Mark 11:23 For verily I say unto you, That whosoever shall say unto this mountain, Be thou removed, and be thou cast into the sea; and shall not doubt in his heart, but shall believe that those things which he saith shall come to pass; he shall have whatsoever he saith.
Notice a word that is frequently overlooked. Jesus does not say simply, "say unto a mountain," but "say unto this mountain." What mountain is he speaking of? There is the possibility that it is any mountain between Bethany and Jerusalem, but in the context of both accounts, the very next thing that Jesus does is to enter into Jerusalem and specifically the temple (Matthew 21:23; Mark 11:27).
Thus, it is reasonable to view Jesus' remarks as being directed toward the mountain to which they were approaching, namely Jerusalem, and especially the temple mountain. With this in mind, what Jesus is speaking of is of the destruction of Jerusalem. The destruction of Jerusalem, and especially the temple mount was complete. As prophesied in Matthew 24:2, even so it was carried out:
And Jesus went out, and departed from the temple: and his disciples came to him for to shew him the buildings of the temple. And Jesus said unto them, See ye not all these things? verily I say unto you, There shall not be left here one stone upon another, that shall not be thrown down.
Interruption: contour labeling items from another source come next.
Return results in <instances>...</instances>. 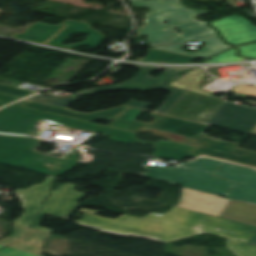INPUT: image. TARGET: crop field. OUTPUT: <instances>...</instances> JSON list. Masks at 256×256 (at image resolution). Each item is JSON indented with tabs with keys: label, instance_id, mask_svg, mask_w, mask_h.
Instances as JSON below:
<instances>
[{
	"label": "crop field",
	"instance_id": "1",
	"mask_svg": "<svg viewBox=\"0 0 256 256\" xmlns=\"http://www.w3.org/2000/svg\"><path fill=\"white\" fill-rule=\"evenodd\" d=\"M80 212L85 214L78 221L80 225L106 233L140 237L164 244L202 232L211 233L227 238L228 247L237 256H256V247L246 245L256 227L214 216L175 207L164 215L150 214L142 219L122 215L114 220L95 216L97 211L82 209Z\"/></svg>",
	"mask_w": 256,
	"mask_h": 256
},
{
	"label": "crop field",
	"instance_id": "2",
	"mask_svg": "<svg viewBox=\"0 0 256 256\" xmlns=\"http://www.w3.org/2000/svg\"><path fill=\"white\" fill-rule=\"evenodd\" d=\"M130 1L133 3L135 8L148 7L151 9V13L146 15V24L138 30V34L148 36L147 42L152 45L194 40L205 42L206 46L215 48L231 47L224 44L217 37L214 30L205 26V22H199L194 18L196 15L209 13L206 10H190L183 6L180 3V0ZM166 13H169V15H166ZM164 21H168L170 23L165 24L163 23ZM175 27H178L182 32L180 34H176ZM154 48L196 56L202 59H207L226 50L203 47L196 53H189L183 51V44Z\"/></svg>",
	"mask_w": 256,
	"mask_h": 256
},
{
	"label": "crop field",
	"instance_id": "3",
	"mask_svg": "<svg viewBox=\"0 0 256 256\" xmlns=\"http://www.w3.org/2000/svg\"><path fill=\"white\" fill-rule=\"evenodd\" d=\"M219 165L222 167L214 175L237 182L229 194L227 192L235 183L211 176ZM147 169L163 171V175L171 181L185 187L256 204V174L253 169L205 157L198 162L179 164L174 167L148 166Z\"/></svg>",
	"mask_w": 256,
	"mask_h": 256
},
{
	"label": "crop field",
	"instance_id": "4",
	"mask_svg": "<svg viewBox=\"0 0 256 256\" xmlns=\"http://www.w3.org/2000/svg\"><path fill=\"white\" fill-rule=\"evenodd\" d=\"M67 24L70 25L47 44L74 50L83 45L98 48L101 45V43L105 40V35L91 28V24L71 20H67L62 25H49L35 22L23 34H16L13 37L43 43L49 40L51 37H53ZM73 33H86L90 35L86 39V41L82 43L70 46L62 44V42L68 40L69 36Z\"/></svg>",
	"mask_w": 256,
	"mask_h": 256
},
{
	"label": "crop field",
	"instance_id": "5",
	"mask_svg": "<svg viewBox=\"0 0 256 256\" xmlns=\"http://www.w3.org/2000/svg\"><path fill=\"white\" fill-rule=\"evenodd\" d=\"M140 68V72L135 74L134 78L128 82L117 84L113 86L120 87L124 90H143L155 83L157 85L153 86L147 91H154L159 88L168 89L172 91V95L165 101V103L159 107L154 112L166 114L171 107L181 98V96L185 93V91L178 90L172 87L164 86L170 81L174 80L181 74L185 73L189 69L186 68H163V67H142ZM155 69H166L167 72L157 78H151L150 75Z\"/></svg>",
	"mask_w": 256,
	"mask_h": 256
},
{
	"label": "crop field",
	"instance_id": "6",
	"mask_svg": "<svg viewBox=\"0 0 256 256\" xmlns=\"http://www.w3.org/2000/svg\"><path fill=\"white\" fill-rule=\"evenodd\" d=\"M28 101H30V100L25 99L16 104L19 105L21 103L28 102ZM23 106L41 110V111H45V112L59 114L62 116H68V117H73V118H77V119H81V120H86V121L95 120V119H111V118L115 117L117 114H119L121 111H123L125 108H127V106H121V107H118V108H115L112 110L99 112V113H95V114H82V113L69 111L63 107H57V106H53V105H49V104H45V103H41V102H34V101H32L26 105H23ZM110 127L127 130V131H131V132L149 130L156 135L166 137L175 142H177L180 138L183 137V135H179V134H175V133H171V132H167V131H163V130H159V129L144 127V126H140V125H135V124L127 123V122H122V121H118V120H115L110 125Z\"/></svg>",
	"mask_w": 256,
	"mask_h": 256
},
{
	"label": "crop field",
	"instance_id": "7",
	"mask_svg": "<svg viewBox=\"0 0 256 256\" xmlns=\"http://www.w3.org/2000/svg\"><path fill=\"white\" fill-rule=\"evenodd\" d=\"M222 103L223 100L186 92L167 114L206 123Z\"/></svg>",
	"mask_w": 256,
	"mask_h": 256
},
{
	"label": "crop field",
	"instance_id": "8",
	"mask_svg": "<svg viewBox=\"0 0 256 256\" xmlns=\"http://www.w3.org/2000/svg\"><path fill=\"white\" fill-rule=\"evenodd\" d=\"M207 123L248 133L256 126V108L224 101Z\"/></svg>",
	"mask_w": 256,
	"mask_h": 256
},
{
	"label": "crop field",
	"instance_id": "9",
	"mask_svg": "<svg viewBox=\"0 0 256 256\" xmlns=\"http://www.w3.org/2000/svg\"><path fill=\"white\" fill-rule=\"evenodd\" d=\"M38 118L48 119L53 122L60 123L62 125L79 128L83 130H90V131H96V132L102 131L106 134L113 135L114 137L112 139L119 142H125V143L143 142L134 138L135 133L117 130V129H113L105 126H99V125L91 124L89 122H85V121H81L73 118L61 117L55 114H50V115H46ZM144 143H148V142H144ZM150 144H153V143H150ZM154 145L162 146L165 148H172V149L185 151L189 153H193L197 149L196 147L183 145L175 142L160 141Z\"/></svg>",
	"mask_w": 256,
	"mask_h": 256
},
{
	"label": "crop field",
	"instance_id": "10",
	"mask_svg": "<svg viewBox=\"0 0 256 256\" xmlns=\"http://www.w3.org/2000/svg\"><path fill=\"white\" fill-rule=\"evenodd\" d=\"M75 187L76 186L70 184H62L59 185L57 190L52 191L32 228L51 233L52 230L42 228L38 225L41 221L42 215L45 213L51 214L50 212L52 211L54 212L52 215L68 218L78 206V199L84 196V193L76 192L74 190Z\"/></svg>",
	"mask_w": 256,
	"mask_h": 256
},
{
	"label": "crop field",
	"instance_id": "11",
	"mask_svg": "<svg viewBox=\"0 0 256 256\" xmlns=\"http://www.w3.org/2000/svg\"><path fill=\"white\" fill-rule=\"evenodd\" d=\"M45 114L49 113L10 105L0 110V133L38 137L39 134L32 132L31 125L38 120L35 117Z\"/></svg>",
	"mask_w": 256,
	"mask_h": 256
},
{
	"label": "crop field",
	"instance_id": "12",
	"mask_svg": "<svg viewBox=\"0 0 256 256\" xmlns=\"http://www.w3.org/2000/svg\"><path fill=\"white\" fill-rule=\"evenodd\" d=\"M41 140L22 136L0 135V162L44 173L50 168L20 164L15 157L32 150Z\"/></svg>",
	"mask_w": 256,
	"mask_h": 256
},
{
	"label": "crop field",
	"instance_id": "13",
	"mask_svg": "<svg viewBox=\"0 0 256 256\" xmlns=\"http://www.w3.org/2000/svg\"><path fill=\"white\" fill-rule=\"evenodd\" d=\"M231 199L182 188L181 200L176 207L219 217Z\"/></svg>",
	"mask_w": 256,
	"mask_h": 256
},
{
	"label": "crop field",
	"instance_id": "14",
	"mask_svg": "<svg viewBox=\"0 0 256 256\" xmlns=\"http://www.w3.org/2000/svg\"><path fill=\"white\" fill-rule=\"evenodd\" d=\"M224 38L234 45L245 44L256 41V26L248 20L231 16L211 22Z\"/></svg>",
	"mask_w": 256,
	"mask_h": 256
},
{
	"label": "crop field",
	"instance_id": "15",
	"mask_svg": "<svg viewBox=\"0 0 256 256\" xmlns=\"http://www.w3.org/2000/svg\"><path fill=\"white\" fill-rule=\"evenodd\" d=\"M52 179L53 177H48L42 184H36L29 189L14 191L23 201V208L26 209L22 217L14 221L15 224L29 227L50 190Z\"/></svg>",
	"mask_w": 256,
	"mask_h": 256
},
{
	"label": "crop field",
	"instance_id": "16",
	"mask_svg": "<svg viewBox=\"0 0 256 256\" xmlns=\"http://www.w3.org/2000/svg\"><path fill=\"white\" fill-rule=\"evenodd\" d=\"M78 156L77 154L70 152L64 159L39 153L34 148L29 153L17 157V160L21 163L28 165H40L46 166L45 164H51L47 167H66L71 164L76 165Z\"/></svg>",
	"mask_w": 256,
	"mask_h": 256
},
{
	"label": "crop field",
	"instance_id": "17",
	"mask_svg": "<svg viewBox=\"0 0 256 256\" xmlns=\"http://www.w3.org/2000/svg\"><path fill=\"white\" fill-rule=\"evenodd\" d=\"M222 217L256 225V205L233 200Z\"/></svg>",
	"mask_w": 256,
	"mask_h": 256
},
{
	"label": "crop field",
	"instance_id": "18",
	"mask_svg": "<svg viewBox=\"0 0 256 256\" xmlns=\"http://www.w3.org/2000/svg\"><path fill=\"white\" fill-rule=\"evenodd\" d=\"M50 237V233H45L37 230L30 229L28 235L17 240L15 243L10 245L17 249L25 250L35 254L41 255V248L46 239Z\"/></svg>",
	"mask_w": 256,
	"mask_h": 256
},
{
	"label": "crop field",
	"instance_id": "19",
	"mask_svg": "<svg viewBox=\"0 0 256 256\" xmlns=\"http://www.w3.org/2000/svg\"><path fill=\"white\" fill-rule=\"evenodd\" d=\"M203 75H205L203 70L193 69L189 73H187L185 76L177 79L176 81H174V82H172L168 85L175 86V87L185 89V90H188V91H192V92H196V93L211 96L210 93L205 92V91H201L198 88L199 80L201 79V77Z\"/></svg>",
	"mask_w": 256,
	"mask_h": 256
},
{
	"label": "crop field",
	"instance_id": "20",
	"mask_svg": "<svg viewBox=\"0 0 256 256\" xmlns=\"http://www.w3.org/2000/svg\"><path fill=\"white\" fill-rule=\"evenodd\" d=\"M195 59L196 57L175 54V53H170V52L149 48V53L144 60H152V61H160V62H168V63H190Z\"/></svg>",
	"mask_w": 256,
	"mask_h": 256
},
{
	"label": "crop field",
	"instance_id": "21",
	"mask_svg": "<svg viewBox=\"0 0 256 256\" xmlns=\"http://www.w3.org/2000/svg\"><path fill=\"white\" fill-rule=\"evenodd\" d=\"M154 148L157 149L154 154V156H156V157H165V158L181 160L186 156H192V157L198 156V155L180 152V151H176V150H172V149H164V148L157 147V146H155Z\"/></svg>",
	"mask_w": 256,
	"mask_h": 256
},
{
	"label": "crop field",
	"instance_id": "22",
	"mask_svg": "<svg viewBox=\"0 0 256 256\" xmlns=\"http://www.w3.org/2000/svg\"><path fill=\"white\" fill-rule=\"evenodd\" d=\"M236 49L233 48L231 50H228L222 54H219L204 63H222V62H232V61H242V60H249L245 58H240L236 55Z\"/></svg>",
	"mask_w": 256,
	"mask_h": 256
},
{
	"label": "crop field",
	"instance_id": "23",
	"mask_svg": "<svg viewBox=\"0 0 256 256\" xmlns=\"http://www.w3.org/2000/svg\"><path fill=\"white\" fill-rule=\"evenodd\" d=\"M0 93L23 98V97L33 94L34 92H30V91H26V90H22V89H18V88L0 84Z\"/></svg>",
	"mask_w": 256,
	"mask_h": 256
},
{
	"label": "crop field",
	"instance_id": "24",
	"mask_svg": "<svg viewBox=\"0 0 256 256\" xmlns=\"http://www.w3.org/2000/svg\"><path fill=\"white\" fill-rule=\"evenodd\" d=\"M12 229H13L12 234L3 240H0V244L6 245L16 240L18 237L25 234L28 228L13 224Z\"/></svg>",
	"mask_w": 256,
	"mask_h": 256
},
{
	"label": "crop field",
	"instance_id": "25",
	"mask_svg": "<svg viewBox=\"0 0 256 256\" xmlns=\"http://www.w3.org/2000/svg\"><path fill=\"white\" fill-rule=\"evenodd\" d=\"M3 247V245L0 246V249ZM0 256H39L32 253L24 252L21 250H17L14 248L7 247L0 251Z\"/></svg>",
	"mask_w": 256,
	"mask_h": 256
},
{
	"label": "crop field",
	"instance_id": "26",
	"mask_svg": "<svg viewBox=\"0 0 256 256\" xmlns=\"http://www.w3.org/2000/svg\"><path fill=\"white\" fill-rule=\"evenodd\" d=\"M238 49L240 50V55L256 58V44L238 47ZM248 51H252V53L248 54Z\"/></svg>",
	"mask_w": 256,
	"mask_h": 256
},
{
	"label": "crop field",
	"instance_id": "27",
	"mask_svg": "<svg viewBox=\"0 0 256 256\" xmlns=\"http://www.w3.org/2000/svg\"><path fill=\"white\" fill-rule=\"evenodd\" d=\"M115 90H122V89L117 88V87H113V86H108V87L92 88L90 90L79 92V93H76V94L83 95V94H91V93H95V92L115 91Z\"/></svg>",
	"mask_w": 256,
	"mask_h": 256
},
{
	"label": "crop field",
	"instance_id": "28",
	"mask_svg": "<svg viewBox=\"0 0 256 256\" xmlns=\"http://www.w3.org/2000/svg\"><path fill=\"white\" fill-rule=\"evenodd\" d=\"M143 175L151 177V178L166 180L168 182H171L169 179H167L165 176L162 175V172L148 170V172ZM171 183H173V182H171Z\"/></svg>",
	"mask_w": 256,
	"mask_h": 256
},
{
	"label": "crop field",
	"instance_id": "29",
	"mask_svg": "<svg viewBox=\"0 0 256 256\" xmlns=\"http://www.w3.org/2000/svg\"><path fill=\"white\" fill-rule=\"evenodd\" d=\"M74 166H69V167H66V168H52L50 169L49 171H47L45 174H48V175H53V176H57L71 168H73Z\"/></svg>",
	"mask_w": 256,
	"mask_h": 256
},
{
	"label": "crop field",
	"instance_id": "30",
	"mask_svg": "<svg viewBox=\"0 0 256 256\" xmlns=\"http://www.w3.org/2000/svg\"><path fill=\"white\" fill-rule=\"evenodd\" d=\"M126 105H127V106H133V107H137V108H141V109L146 110L150 104H149V103H144V102H139V101L131 100V101L128 102Z\"/></svg>",
	"mask_w": 256,
	"mask_h": 256
},
{
	"label": "crop field",
	"instance_id": "31",
	"mask_svg": "<svg viewBox=\"0 0 256 256\" xmlns=\"http://www.w3.org/2000/svg\"><path fill=\"white\" fill-rule=\"evenodd\" d=\"M17 99H19V98L4 95V94H0V106L5 105V104L10 103V102H13Z\"/></svg>",
	"mask_w": 256,
	"mask_h": 256
},
{
	"label": "crop field",
	"instance_id": "32",
	"mask_svg": "<svg viewBox=\"0 0 256 256\" xmlns=\"http://www.w3.org/2000/svg\"><path fill=\"white\" fill-rule=\"evenodd\" d=\"M249 243L256 245V233L254 234V236L252 237V239Z\"/></svg>",
	"mask_w": 256,
	"mask_h": 256
},
{
	"label": "crop field",
	"instance_id": "33",
	"mask_svg": "<svg viewBox=\"0 0 256 256\" xmlns=\"http://www.w3.org/2000/svg\"><path fill=\"white\" fill-rule=\"evenodd\" d=\"M199 1H229V0H199Z\"/></svg>",
	"mask_w": 256,
	"mask_h": 256
},
{
	"label": "crop field",
	"instance_id": "34",
	"mask_svg": "<svg viewBox=\"0 0 256 256\" xmlns=\"http://www.w3.org/2000/svg\"><path fill=\"white\" fill-rule=\"evenodd\" d=\"M252 135H256V129L251 132Z\"/></svg>",
	"mask_w": 256,
	"mask_h": 256
},
{
	"label": "crop field",
	"instance_id": "35",
	"mask_svg": "<svg viewBox=\"0 0 256 256\" xmlns=\"http://www.w3.org/2000/svg\"><path fill=\"white\" fill-rule=\"evenodd\" d=\"M140 61H143V60H140ZM147 62H151V61H147Z\"/></svg>",
	"mask_w": 256,
	"mask_h": 256
}]
</instances>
And as he went out of the temple, one of his disciples saith unto him, Master, see what manner of stones and what buildings are here! And Jesus answering said unto him, Seest thou these great buildings? there shall not be left one stone upon another, that shall not be thrown down.
That Jesus is speaking of the judgment of Jerusalem in our present passages is also demonstrated from the picture of the fig tree. The fig tree represents, it appears from the context, the hypocritical Jewish leadership. They had a zeal for the law, at least outwardly, and consequently from a distance resembled a fig tree full of leaves. However, upon examination, they are not found to have fruits, and consequently they were judged.
In the case of the fig tree, the the fig tree withered, but in the case of Jerusalem, the whole mountain was destroyed, cast into the sea as it were, by the Romans. Indeed, the Jewish historian Josephus tells us that following the destruction of Jerusalem, "[General Titus] then went down with his army to that Cesarea which lay by the sea-side, and there laid up the rest of his spoils in great quantities, and gave order that the captives should he kept there; for the winter season hindered him then from sailing into Italy." (Josephus, Wars of the Jews, Book VI)
This passage should remind us of the fearful judgment of God on hypocrites. Let us careful examine ourselves lest we be found to be fruitless fig trees ripe for judgment. Do not delay, for while we do not know when the Lord will return, we do know that none of us will live for ever. We will all then appear before the Lord our maker, to be judged. If you, dear reader, are trusting in the rock of mount Jerusalem, or of the seven hills of Rome, or of the Swiss alps, rather than trusting in the Rock alone of which it is written:
Psalm 18:2 The LORD is my rock, and my fortress, and my deliverer; my God, my strength, in whom I will trust; my buckler, and the horn of my salvation, and my high tower.
Then this day turn in repentance from your sin, place your trust in Christ alone, and humbly beg him that he would bring spiritual fruit into your life through the operation of His Most Holy Spirit, who together with the Father and the Son is God Almighty, to whom be glory and praise both now and until the ages of ages.